Track down every line below that holds "please" and copy it.

(Transcribed page contents)
————
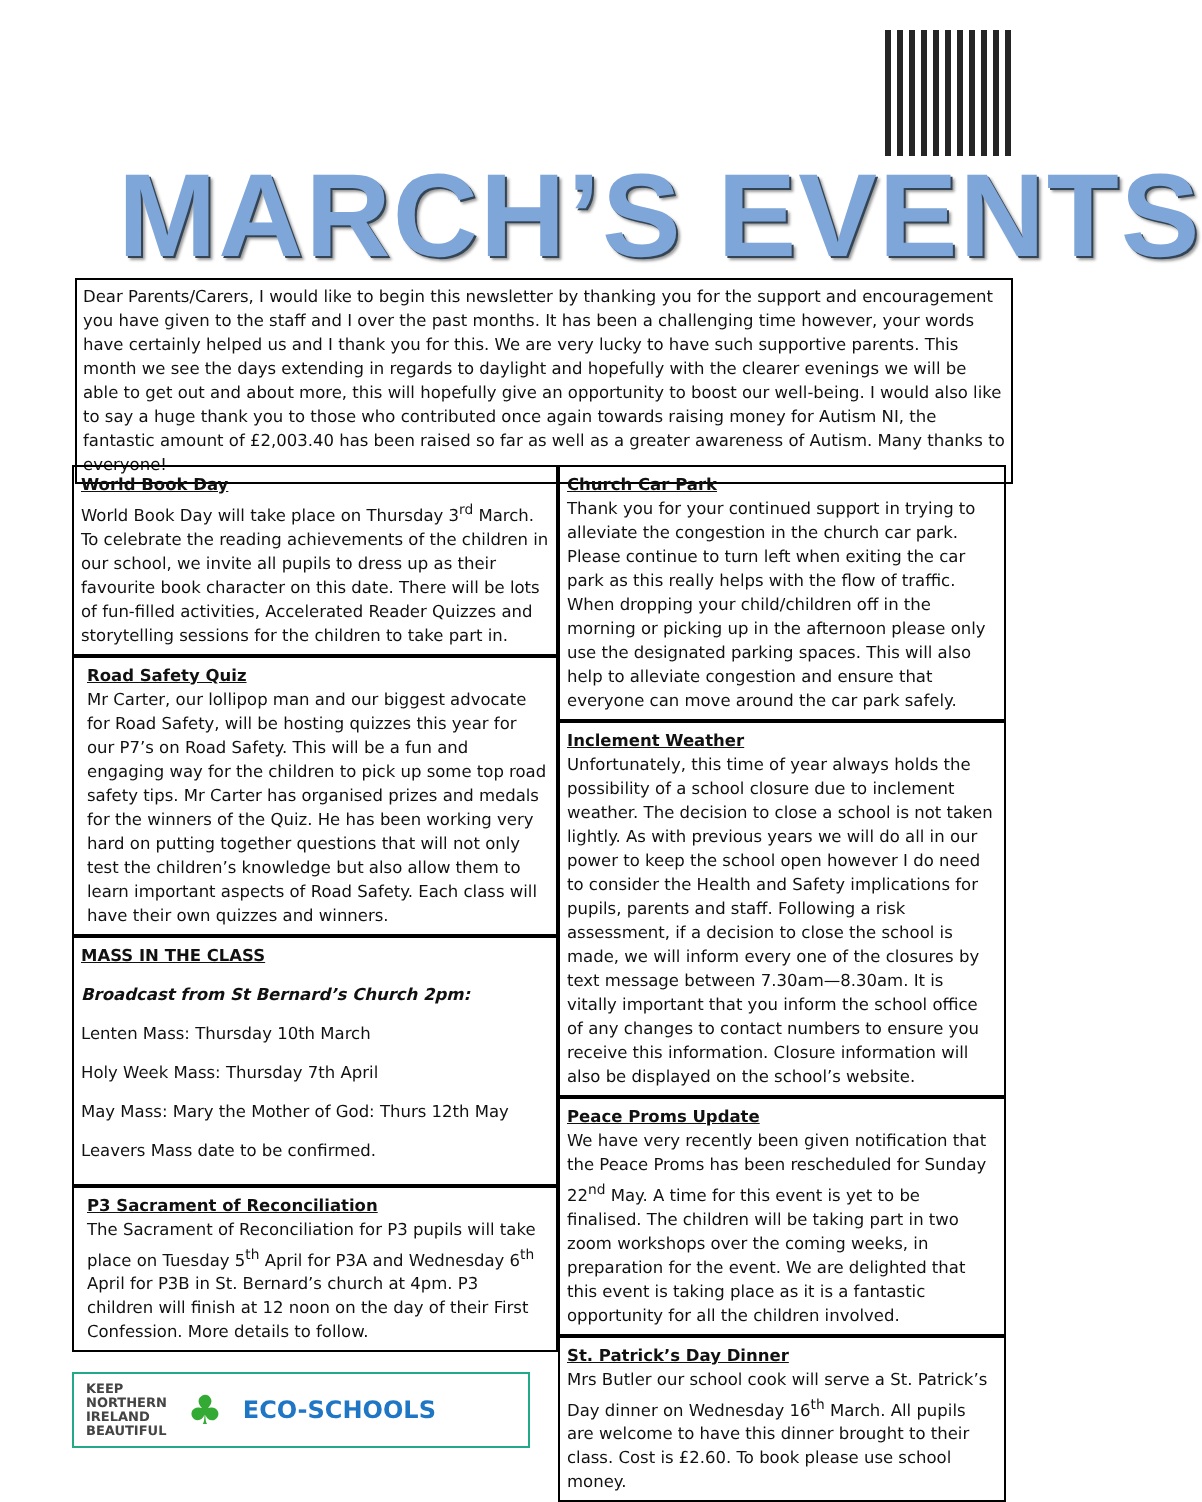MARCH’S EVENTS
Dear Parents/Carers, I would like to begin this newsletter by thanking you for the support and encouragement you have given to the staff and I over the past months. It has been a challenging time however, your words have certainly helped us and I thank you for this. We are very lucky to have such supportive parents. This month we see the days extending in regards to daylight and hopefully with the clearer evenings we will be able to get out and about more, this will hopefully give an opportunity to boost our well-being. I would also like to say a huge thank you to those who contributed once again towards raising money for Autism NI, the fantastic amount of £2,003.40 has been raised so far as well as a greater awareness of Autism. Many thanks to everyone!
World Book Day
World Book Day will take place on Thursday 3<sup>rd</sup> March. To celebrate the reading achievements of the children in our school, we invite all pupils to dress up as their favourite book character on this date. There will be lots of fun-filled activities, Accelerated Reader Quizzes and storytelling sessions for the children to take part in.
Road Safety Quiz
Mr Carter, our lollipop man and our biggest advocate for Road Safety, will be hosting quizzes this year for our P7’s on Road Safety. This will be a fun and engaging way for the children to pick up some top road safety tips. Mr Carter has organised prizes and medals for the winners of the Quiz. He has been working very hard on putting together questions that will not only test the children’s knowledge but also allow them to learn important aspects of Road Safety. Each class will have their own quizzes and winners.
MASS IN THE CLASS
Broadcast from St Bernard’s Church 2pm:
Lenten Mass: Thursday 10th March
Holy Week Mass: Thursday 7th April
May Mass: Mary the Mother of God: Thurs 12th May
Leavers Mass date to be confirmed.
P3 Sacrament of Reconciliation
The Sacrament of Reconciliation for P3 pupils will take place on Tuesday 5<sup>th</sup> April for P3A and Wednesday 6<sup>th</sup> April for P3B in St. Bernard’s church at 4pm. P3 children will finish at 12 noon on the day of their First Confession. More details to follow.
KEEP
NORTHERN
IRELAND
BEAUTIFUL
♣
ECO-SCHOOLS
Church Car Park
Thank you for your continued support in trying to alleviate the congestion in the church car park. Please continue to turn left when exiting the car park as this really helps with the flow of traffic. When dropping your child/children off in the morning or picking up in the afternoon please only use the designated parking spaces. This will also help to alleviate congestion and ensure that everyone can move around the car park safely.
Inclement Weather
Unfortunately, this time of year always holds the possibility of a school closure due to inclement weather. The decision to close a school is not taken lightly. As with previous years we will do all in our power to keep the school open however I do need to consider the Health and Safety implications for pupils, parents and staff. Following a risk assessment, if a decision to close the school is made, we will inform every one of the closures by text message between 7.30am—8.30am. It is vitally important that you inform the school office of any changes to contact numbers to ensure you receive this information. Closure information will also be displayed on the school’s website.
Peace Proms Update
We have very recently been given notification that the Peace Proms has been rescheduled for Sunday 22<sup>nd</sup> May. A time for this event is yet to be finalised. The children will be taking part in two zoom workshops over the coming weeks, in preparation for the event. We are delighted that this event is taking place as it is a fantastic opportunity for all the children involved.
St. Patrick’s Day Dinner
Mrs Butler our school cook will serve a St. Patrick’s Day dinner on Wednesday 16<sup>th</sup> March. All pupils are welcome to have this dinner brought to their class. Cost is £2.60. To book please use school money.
————
Result:
Thank you for your continued support in trying to alleviate the congestion in the church car park. Please continue to turn left when exiting the car park as this really helps with the flow of traffic. When dropping your child/children off in the morning or picking up in the afternoon please only use the designated parking spaces. This will also help to alleviate congestion and ensure that everyone can move around the car park safely.
Mrs Butler our school cook will serve a St. Patrick’s Day dinner on Wednesday 16<sup>th</sup> March. All pupils are welcome to have this dinner brought to their class. Cost is £2.60. To book please use school money.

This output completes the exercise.